Значит, звонил папа.

«Странно все это, – подумала Уля, подперев щеку кулаком. – Бабушку тоже бросил папа, еще до ее рождения. Почему же она не смогла воспитать сына так, чтобы он стал нормальным и никого не бросал? Бабушке-то еще повезло, у нее был Он. А мы с мамой – одни-одинешеньки».

Бабушка так и не сказала, как Его звали. Уля знала лишь, что Он приходился бабушке дядей и крестным отцом, и она очень Его любила. Умер нестарым, при жизни рисовал картинки и разводил красных канареек – их, в основном, и изображал. Всякий раз, встречая такую птичку Внутри, бабушка надеялась, что канарейка приведет ее к Нему.

– Ради Него я и хожу Внутрь, – призналась однажды бабушка. – Как глаз потеряла на пятидесятом году жизни да узнала от добрых людей про врата, про тот мир, так и хожу. Только вот ни разу Его не встретила. Думаю, неужто в туман ушел? Да все надеюсь, что нет. Раньше ждала у туманной границы, вдруг появится. Не появился. Тогда стала понемножку вглубь продвигаться, звать… – бабушка замялась. – Да там, в тумане-то, живым не место.

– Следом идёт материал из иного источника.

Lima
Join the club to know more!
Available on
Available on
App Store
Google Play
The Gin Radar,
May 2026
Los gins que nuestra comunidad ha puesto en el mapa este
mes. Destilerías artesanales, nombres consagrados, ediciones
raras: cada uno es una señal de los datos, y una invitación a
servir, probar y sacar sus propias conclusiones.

– А что там? – спросила Уля, и бабушка шикнула на нее в ответ.

– …Уля. – В комнату заглянула мама. Лицо походило на перламутр – блестело и отдавало зеленцой. – Папа звонил.

– Я догадалась. – Уля дернула плечами. Хотела добавить: «Ты всегда после его звонков похожа на кикимору», но не стала.

Мама села на край дивана, впилась руками в колени и вдруг заплакала.

– Мам, ты чего? – всполошилась Уля. – Он тебя обидел, мам?

– Ба-бабушка умерла, – сквозь всхлипы выговорила мама.

Улю окатило жаром, а следом холодом. Мама рванулась к ней и прижала к груди.

– Доченька, я с тобой. Мама с тобой. Господи, что же я…гадости всякие про нее думала. Прости меня, Господи! А она ведь хорошая была, баба Аля, – бормотала мама.

Уля погладила ее по волосам и поцеловала в затылок. Мягкая подушечка волос пахла клубникой. Мама-мама, подумалось Уле, какая же ты девочка.

– Ты поплачь, детка. Поплачь. – Мама вздрагивала от рыданий.

Уле не хотелось плакать. Ей хотелось, чтобы поскорее наступила ночь. Смерть – это, конечно, грустно. Но когда знаешь, что на ней все не заканчивается, жить определенно становится легче.

Да вот захочет ли бабушка повидаться Внутри?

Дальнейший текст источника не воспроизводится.